§ **Aim of the task**:
Your task is to print all of the data word for word.

━━━ Data to use

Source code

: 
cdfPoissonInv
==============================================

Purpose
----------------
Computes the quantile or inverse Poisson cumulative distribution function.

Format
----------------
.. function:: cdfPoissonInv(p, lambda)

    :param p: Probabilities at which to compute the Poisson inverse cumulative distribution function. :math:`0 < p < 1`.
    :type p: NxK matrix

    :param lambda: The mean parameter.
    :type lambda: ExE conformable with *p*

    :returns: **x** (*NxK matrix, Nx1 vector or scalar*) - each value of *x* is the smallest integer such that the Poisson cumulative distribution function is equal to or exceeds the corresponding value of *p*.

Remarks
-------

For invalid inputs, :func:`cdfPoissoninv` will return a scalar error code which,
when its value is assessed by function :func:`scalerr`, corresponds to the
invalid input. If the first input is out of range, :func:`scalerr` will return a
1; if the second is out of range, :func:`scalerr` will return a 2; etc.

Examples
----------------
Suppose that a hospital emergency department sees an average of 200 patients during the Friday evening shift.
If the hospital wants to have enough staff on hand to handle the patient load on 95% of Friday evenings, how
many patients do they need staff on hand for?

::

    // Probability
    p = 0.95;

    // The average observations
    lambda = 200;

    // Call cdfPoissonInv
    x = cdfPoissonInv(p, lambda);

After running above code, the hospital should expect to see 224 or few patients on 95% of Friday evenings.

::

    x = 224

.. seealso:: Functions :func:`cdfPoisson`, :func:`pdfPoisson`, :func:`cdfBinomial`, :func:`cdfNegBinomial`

━━━━━━

§ **Response for this exercise**:
Source code

: 
cdfPoissonInv
==============================================

Purpose
----------------
Computes the quantile or inverse Poisson cumulative distribution function.

Format
----------------
.. function:: cdfPoissonInv(p, lambda)

    :param p: Probabilities at which to compute the Poisson inverse cumulative distribution function. :math:`0 < p < 1`.
    :type p: NxK matrix

    :param lambda: The mean parameter.
    :type lambda: ExE conformable with *p*

    :returns: **x** (*NxK matrix, Nx1 vector or scalar*) - each value of *x* is the smallest integer such that the Poisson cumulative distribution function is equal to or exceeds the corresponding value of *p*.

Remarks
-------

For invalid inputs, :func:`cdfPoissoninv` will return a scalar error code which,
when its value is assessed by function :func:`scalerr`, corresponds to the
invalid input. If the first input is out of range, :func:`scalerr` will return a
1; if the second is out of range, :func:`scalerr` will return a 2; etc.

Examples
----------------
Suppose that a hospital emergency department sees an average of 200 patients during the Friday evening shift.
If the hospital wants to have enough staff on hand to handle the patient load on 95% of Friday evenings, how
many patients do they need staff on hand for?

::

    // Probability
    p = 0.95;

    // The average observations
    lambda = 200;

    // Call cdfPoissonInv
    x = cdfPoissonInv(p, lambda);

After running above code, the hospital should expect to see 224 or few patients on 95% of Friday evenings.

::

    x = 224

.. seealso:: Functions :func:`cdfPoisson`, :func:`pdfPoisson`, :func:`cdfBinomial`, :func:`cdfNegBinomial`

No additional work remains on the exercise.